В. И. Танеев, авторитет, при мне говорил матери в Демьянове:
— Ваш Боренька удивительно воспитан: откуда это в нем? Ни вы, ни Н. В. воспитывать не умеете… А у него — выдержка.
Не выдержка, а, — увы! — передержка.
Многие, знавшие студентом меня, не могли бы представить меня до шестнадцати — семнадцати лет; немой, косноязычный, не умеющий ответить на самые простые вопросы (от внутреннего «перемудра»), я выглядел дурачком для детей, знакомых, для гимназистов, товарищей по классу; что было передержкой в 1886 году, то к 1895 году было просто уродством, подобным насильственному пришиванию к лицу маски.
В 1887 году мне минуло семь лет, мать, убедившись, что я «отстал» и что «преждевременное развитие» с меня стерто, сама поняла, что меня пора учить грамоте, которую я забыл и которой я еще владел четырех лет; новый цикл мучений имеет место: обучение меня грамоте; именно потому, что обучала мать, выказавшая гениальную просто способность не уметь обучать, я не мог грамоты осилить около полугода; урок чтения начинался трясом, продолжался слезами, кончался угоном меня.
— Пошел, — не могу с тобой заниматься.
Но и этот угон, — не разрешение: горе мне, если я раз пять не приду умолять, чтобы мать сменила гнев на милость и чтобы «урок» имел продолжение.
Мучение номер два: с этого же времени меня начали обучать музыке, которую я боготворил из постельки и которую едва не возненавидел у рояля, когда над пальцами моими гулял карандаш матери, ударяющий больно по пальцу, взявшему неверную ноту; и тут — тряс, слезы, угон; и — мольба о продолжении урока. С первого урока я был объявлен немузыкальным, лишенным художественного чутья; «второй математик», временно угасший от моих гримас «под дурачка», воскрес у рояля; кричалось, что все математики не понимают музыки; я — тоже; следовательно, я — второй математик.
День проходил под знаком двойного терзания: урок грамоты, урок музыки; я жаждал ночи, постельки, или вечера, когда отец уйдет в клуб, а мать — уедет в гости. Но наслажденье Бетховеном и Шопеном из постельки продолжалось.
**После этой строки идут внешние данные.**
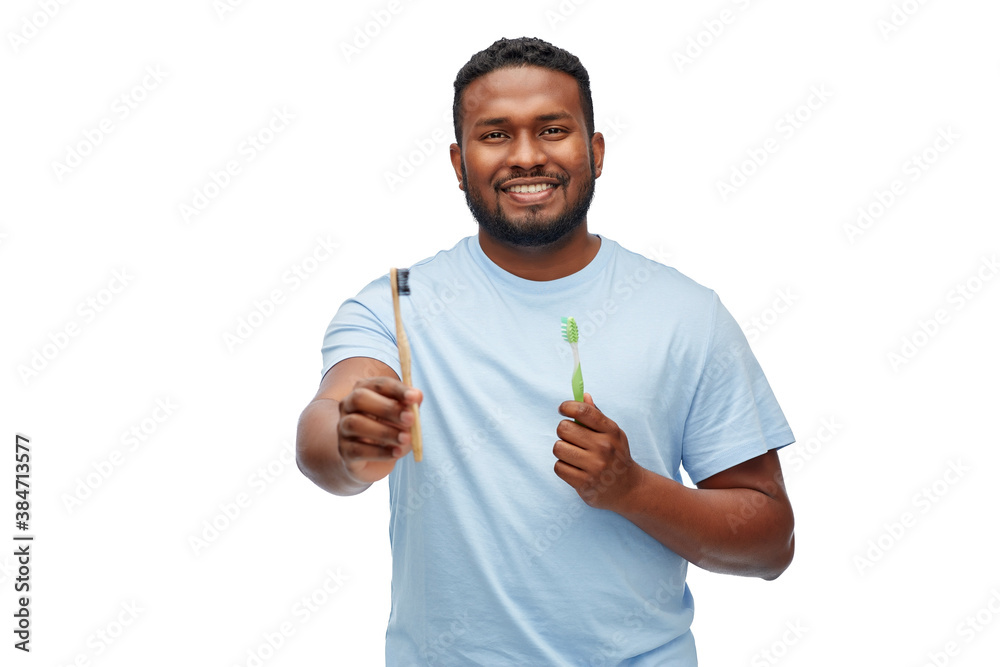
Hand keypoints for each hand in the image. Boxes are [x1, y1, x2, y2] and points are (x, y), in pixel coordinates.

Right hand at [337, 376, 421, 483]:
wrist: (374, 459)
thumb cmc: (390, 429)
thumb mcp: (404, 417)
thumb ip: (410, 406)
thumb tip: (417, 395)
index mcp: (364, 390)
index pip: (378, 385)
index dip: (397, 390)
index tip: (414, 398)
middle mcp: (348, 406)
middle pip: (359, 398)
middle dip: (386, 408)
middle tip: (410, 419)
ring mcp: (342, 428)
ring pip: (355, 424)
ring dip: (384, 431)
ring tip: (405, 439)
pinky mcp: (344, 450)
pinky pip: (357, 449)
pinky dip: (379, 452)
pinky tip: (396, 453)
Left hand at [554, 393, 644, 511]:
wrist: (629, 489)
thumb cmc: (616, 456)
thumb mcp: (613, 434)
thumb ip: (597, 416)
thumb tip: (583, 395)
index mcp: (611, 431)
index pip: (583, 411)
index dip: (567, 406)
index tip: (562, 409)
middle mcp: (604, 447)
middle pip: (564, 429)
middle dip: (564, 432)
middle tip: (572, 438)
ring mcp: (595, 466)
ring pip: (558, 448)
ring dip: (562, 451)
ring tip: (574, 455)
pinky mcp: (585, 483)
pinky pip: (559, 467)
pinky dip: (563, 467)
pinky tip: (575, 469)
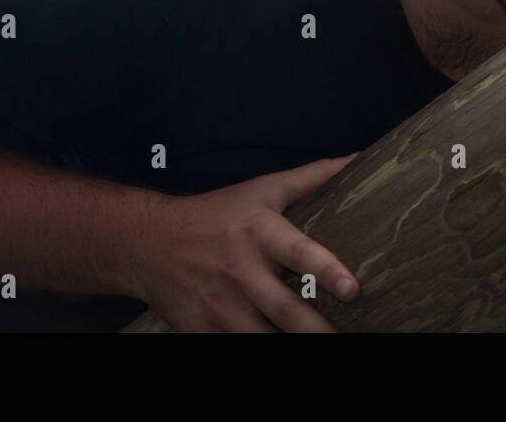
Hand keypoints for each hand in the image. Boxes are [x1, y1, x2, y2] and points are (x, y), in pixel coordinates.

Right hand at [130, 153, 360, 331]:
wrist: (147, 242)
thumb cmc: (217, 214)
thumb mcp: (263, 189)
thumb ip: (313, 176)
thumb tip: (358, 157)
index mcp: (259, 232)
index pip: (297, 252)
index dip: (326, 270)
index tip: (352, 289)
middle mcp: (239, 270)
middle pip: (284, 309)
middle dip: (316, 329)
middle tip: (345, 337)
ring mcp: (218, 305)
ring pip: (261, 338)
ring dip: (288, 344)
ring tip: (322, 346)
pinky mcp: (199, 330)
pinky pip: (234, 348)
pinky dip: (254, 349)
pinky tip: (277, 346)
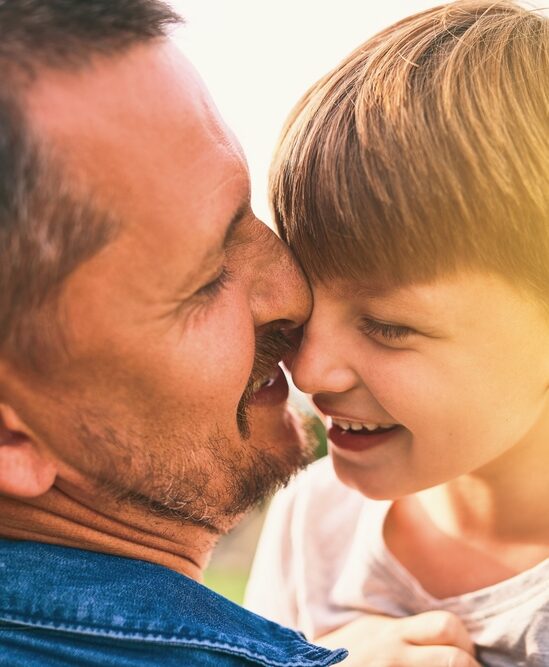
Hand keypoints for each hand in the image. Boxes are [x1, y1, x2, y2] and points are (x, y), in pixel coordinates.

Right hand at [317, 610, 480, 665]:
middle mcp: (397, 657)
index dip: (464, 639)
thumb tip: (448, 633)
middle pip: (455, 659)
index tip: (463, 649)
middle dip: (470, 666)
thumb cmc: (345, 654)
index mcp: (394, 633)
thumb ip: (406, 630)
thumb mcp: (372, 629)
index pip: (447, 626)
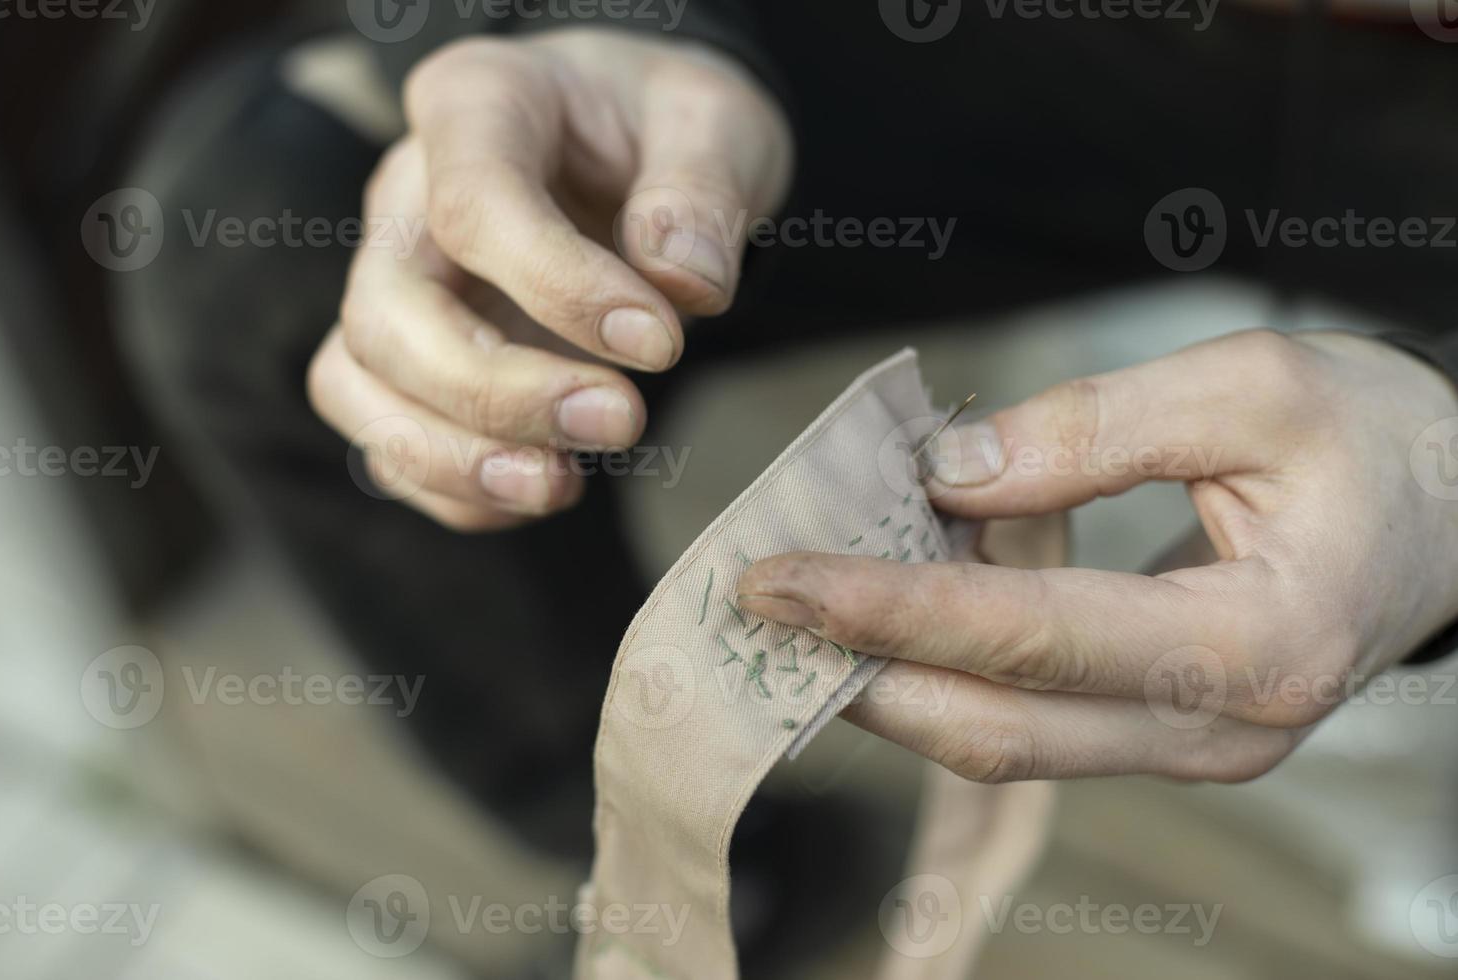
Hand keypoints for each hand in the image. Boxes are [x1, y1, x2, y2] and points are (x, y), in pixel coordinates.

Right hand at [308, 29, 791, 529]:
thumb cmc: (667, 128)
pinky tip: (550, 485)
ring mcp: (397, 281)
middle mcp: (407, 196)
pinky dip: (458, 487)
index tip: (661, 344)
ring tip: (562, 485)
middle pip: (386, 314)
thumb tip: (682, 283)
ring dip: (453, 457)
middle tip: (623, 422)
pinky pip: (387, 438)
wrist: (644, 152)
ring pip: (356, 384)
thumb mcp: (717, 122)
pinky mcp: (410, 358)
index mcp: (477, 104)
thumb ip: (703, 192)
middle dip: (496, 394)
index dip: (561, 289)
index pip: (473, 207)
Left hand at [738, 330, 1457, 782]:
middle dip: (861, 669)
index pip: (1032, 639)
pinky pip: (1032, 720)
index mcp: (1257, 644)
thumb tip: (946, 474)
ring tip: (802, 608)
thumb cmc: (1374, 438)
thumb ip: (1093, 429)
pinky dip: (948, 672)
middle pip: (997, 727)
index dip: (892, 610)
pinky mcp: (1166, 733)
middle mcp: (1219, 728)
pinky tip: (891, 609)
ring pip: (1005, 740)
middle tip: (755, 605)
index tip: (778, 578)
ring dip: (892, 680)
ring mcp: (1192, 747)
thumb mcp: (1250, 386)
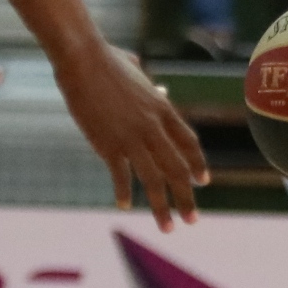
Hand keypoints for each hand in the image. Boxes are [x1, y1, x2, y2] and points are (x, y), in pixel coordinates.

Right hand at [56, 39, 208, 227]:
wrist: (83, 61)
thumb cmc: (107, 61)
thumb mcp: (139, 73)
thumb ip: (152, 87)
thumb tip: (161, 91)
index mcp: (163, 109)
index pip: (189, 143)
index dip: (198, 164)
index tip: (204, 181)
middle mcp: (153, 127)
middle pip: (177, 169)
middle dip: (187, 198)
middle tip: (192, 220)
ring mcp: (132, 138)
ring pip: (154, 180)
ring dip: (161, 207)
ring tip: (167, 227)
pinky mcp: (108, 144)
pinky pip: (121, 176)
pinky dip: (124, 193)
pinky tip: (125, 206)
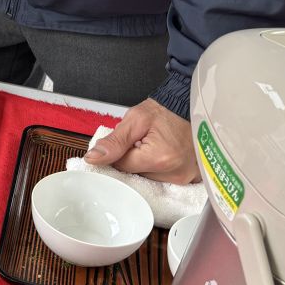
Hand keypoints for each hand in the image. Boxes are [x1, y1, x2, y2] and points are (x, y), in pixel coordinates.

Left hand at [84, 99, 199, 182]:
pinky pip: (165, 178)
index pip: (122, 166)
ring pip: (149, 176)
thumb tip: (93, 158)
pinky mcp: (191, 178)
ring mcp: (185, 177)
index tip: (131, 140)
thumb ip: (113, 142)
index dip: (121, 151)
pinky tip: (167, 152)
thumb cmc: (166, 111)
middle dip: (136, 157)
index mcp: (160, 159)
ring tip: (159, 144)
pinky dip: (161, 167)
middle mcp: (175, 172)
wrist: (189, 106)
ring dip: (148, 162)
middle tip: (147, 140)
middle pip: (136, 174)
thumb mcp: (135, 120)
Засыпал я с тяжелым чувством перед завтрашним днем, который не мог принести ничего радостного; именно в эти годы я пережил четырехстишие Брюсова:
И ночи и дни примелькались,
Как дольние тени волхву…
В безжизненном мире живу:
Живыми лишь думы остались.
Никогда потом я не переживал такого пессимизма; позднее, играя в пессимизм шопенгауэровской системы, я лишь вспоминал этот период жизни; философия Шопенгауэра была мне скорее эстетическим феноменом воспоминаний о прошлом; потому-то я и говорю, что я «играл» в пессимизм, когда уже не был пессимистом; в описываемые годы мне было не до игры; ведь настоящего у меня не было; не было детства в детстве; от детскости оставалось лишь тяжелейшее сознание, что я продан, как раб, в неволю взрослым; а о будущем еще не было никаких мыслей: ни планов, ни заданий, ни надежд; лишь тяжелое ощущение энного ряда лет «учебы», которая началась таким ужасом, как обучение меня грамоте и музыке; я думал: если дома меня так учат, то что же будет в гимназии?